Joe Maimon <jmaimon@ttec.com> writes:

Hey all,

This must be old news for everyone else. While looking at a dns monitor
on a load balancer that defaulted to . A queries to check liveliness on
DNS resolvers, it became quite clear that windows 2000/2003 DNS server
appears to return rcode=2 for queries looking for an A record for the
root. The resolvers appear to work properly in all other regards.
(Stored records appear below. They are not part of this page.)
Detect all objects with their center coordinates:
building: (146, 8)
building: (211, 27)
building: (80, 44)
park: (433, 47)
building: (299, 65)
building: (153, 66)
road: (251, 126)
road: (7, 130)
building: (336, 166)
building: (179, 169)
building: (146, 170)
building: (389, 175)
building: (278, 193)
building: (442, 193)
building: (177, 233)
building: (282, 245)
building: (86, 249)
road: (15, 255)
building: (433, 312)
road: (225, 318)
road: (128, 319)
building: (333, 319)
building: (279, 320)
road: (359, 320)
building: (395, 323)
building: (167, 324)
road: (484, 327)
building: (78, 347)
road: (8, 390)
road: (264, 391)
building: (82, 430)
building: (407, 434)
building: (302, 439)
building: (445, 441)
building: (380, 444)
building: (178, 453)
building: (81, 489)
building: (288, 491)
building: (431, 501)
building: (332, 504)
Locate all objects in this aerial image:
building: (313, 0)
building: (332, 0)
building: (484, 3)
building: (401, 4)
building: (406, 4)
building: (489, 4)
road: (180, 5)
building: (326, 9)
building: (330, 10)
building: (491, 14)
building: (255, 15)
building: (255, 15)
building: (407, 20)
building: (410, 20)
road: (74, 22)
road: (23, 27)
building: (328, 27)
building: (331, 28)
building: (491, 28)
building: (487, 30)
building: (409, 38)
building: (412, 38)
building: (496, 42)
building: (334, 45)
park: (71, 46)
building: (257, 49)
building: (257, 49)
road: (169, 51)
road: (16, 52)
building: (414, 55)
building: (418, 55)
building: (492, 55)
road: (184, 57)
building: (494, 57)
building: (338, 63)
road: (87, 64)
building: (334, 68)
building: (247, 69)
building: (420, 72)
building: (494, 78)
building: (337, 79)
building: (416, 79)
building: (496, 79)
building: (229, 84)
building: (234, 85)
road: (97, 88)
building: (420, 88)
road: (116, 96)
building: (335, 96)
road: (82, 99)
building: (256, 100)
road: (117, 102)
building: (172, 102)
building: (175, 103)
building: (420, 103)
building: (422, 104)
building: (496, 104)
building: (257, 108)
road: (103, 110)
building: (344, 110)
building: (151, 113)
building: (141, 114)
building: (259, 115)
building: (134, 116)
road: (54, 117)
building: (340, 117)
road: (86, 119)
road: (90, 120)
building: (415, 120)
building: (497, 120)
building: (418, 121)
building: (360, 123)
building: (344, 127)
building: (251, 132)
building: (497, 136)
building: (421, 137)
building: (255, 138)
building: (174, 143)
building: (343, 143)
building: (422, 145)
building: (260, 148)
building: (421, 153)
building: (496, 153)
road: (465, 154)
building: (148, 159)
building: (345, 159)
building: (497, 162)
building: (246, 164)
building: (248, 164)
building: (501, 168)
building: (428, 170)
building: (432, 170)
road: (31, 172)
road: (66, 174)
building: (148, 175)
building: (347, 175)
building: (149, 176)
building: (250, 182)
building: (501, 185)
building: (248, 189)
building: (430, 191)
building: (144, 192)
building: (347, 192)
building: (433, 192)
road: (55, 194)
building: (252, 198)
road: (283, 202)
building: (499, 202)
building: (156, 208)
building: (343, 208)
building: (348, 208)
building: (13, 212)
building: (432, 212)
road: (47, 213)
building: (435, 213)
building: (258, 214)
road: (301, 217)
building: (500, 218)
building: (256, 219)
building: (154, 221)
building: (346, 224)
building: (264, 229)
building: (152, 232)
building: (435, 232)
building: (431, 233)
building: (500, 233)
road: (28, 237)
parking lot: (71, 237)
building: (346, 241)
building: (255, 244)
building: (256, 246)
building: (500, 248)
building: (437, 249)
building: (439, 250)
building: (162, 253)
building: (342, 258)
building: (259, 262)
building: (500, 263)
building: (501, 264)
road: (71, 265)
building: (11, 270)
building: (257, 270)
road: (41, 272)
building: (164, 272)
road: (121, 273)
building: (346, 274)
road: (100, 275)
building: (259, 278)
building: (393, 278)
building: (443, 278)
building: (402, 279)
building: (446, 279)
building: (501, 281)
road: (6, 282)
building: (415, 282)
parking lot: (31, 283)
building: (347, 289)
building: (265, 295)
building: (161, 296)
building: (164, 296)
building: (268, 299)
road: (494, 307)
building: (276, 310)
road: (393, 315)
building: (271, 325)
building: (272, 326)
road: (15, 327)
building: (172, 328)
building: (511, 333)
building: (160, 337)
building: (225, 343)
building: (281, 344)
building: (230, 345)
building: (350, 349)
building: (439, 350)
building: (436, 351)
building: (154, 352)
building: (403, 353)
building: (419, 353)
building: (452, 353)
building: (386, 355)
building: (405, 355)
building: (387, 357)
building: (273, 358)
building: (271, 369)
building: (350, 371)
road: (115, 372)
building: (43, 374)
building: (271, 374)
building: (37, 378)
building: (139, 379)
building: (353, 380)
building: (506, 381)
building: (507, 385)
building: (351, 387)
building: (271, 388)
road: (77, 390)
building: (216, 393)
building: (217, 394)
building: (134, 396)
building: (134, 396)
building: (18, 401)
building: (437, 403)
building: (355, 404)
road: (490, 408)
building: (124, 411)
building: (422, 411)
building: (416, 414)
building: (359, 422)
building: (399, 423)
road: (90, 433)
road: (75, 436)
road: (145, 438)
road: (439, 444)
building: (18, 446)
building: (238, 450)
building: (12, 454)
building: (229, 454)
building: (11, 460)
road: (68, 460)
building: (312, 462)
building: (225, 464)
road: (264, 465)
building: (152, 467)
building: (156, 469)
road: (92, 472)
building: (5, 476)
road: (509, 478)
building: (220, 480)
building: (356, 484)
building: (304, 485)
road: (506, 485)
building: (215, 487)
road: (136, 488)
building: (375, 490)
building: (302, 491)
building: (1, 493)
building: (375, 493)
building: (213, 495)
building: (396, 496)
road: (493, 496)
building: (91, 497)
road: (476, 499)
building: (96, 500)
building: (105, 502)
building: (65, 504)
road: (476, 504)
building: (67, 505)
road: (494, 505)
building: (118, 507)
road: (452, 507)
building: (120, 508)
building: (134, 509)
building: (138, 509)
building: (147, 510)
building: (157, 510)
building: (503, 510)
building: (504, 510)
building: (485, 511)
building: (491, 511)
well, there is no A RR for the root domain. RCODE=2 is still an error,
you should receive RCODE=0 ANCOUNT=0 for an unused RR type. but many
resolvers get confused when the root domain is the QNAME, so let's assume
that you're using one of those.

So the monitors were switched to localhost. A

(Is this a bad idea?)

probably. there is no "localhost" in the root zone. this name is a TCP/IP
stack convention, not a standard. for health monitoring purposes you should
probably choose one of your own local names, since there's almost certainly
no local intelligence in your resolver about them. that means to look up
one of your own names the resolver probably has to iterate downward from the
root zone to the top level and all the way down to your authority nameservers.
(the problem here is, you may be testing more than you intend, and a failure
in your own authority server or in the delegation path to it would look the
same as an IP path failure or a resolver problem.)

A little testing later and the results for . A are:

Windows NT 4, ancount=0, authority=1, rcode=0
Windows 2000, rcode=2
Windows 2003, rcode=2
bind, ancount=0, authority=1, rcode=0

To my (inexpert) eyes that doesnt seem quite right.

probably resolver bugs, either in those TCP/IP stacks or in the "recursive
nameserver" they are using. (is the same recursive nameserver used in all
four tests?)

I cant seem to find any online information regarding this difference of
behavior.

Enlightenment appreciated.

i suggest re-asking this over on dns-operations@lists.dns-oarc.net, since it
a bit deep in the DNS bits for a general purpose list like NANOG.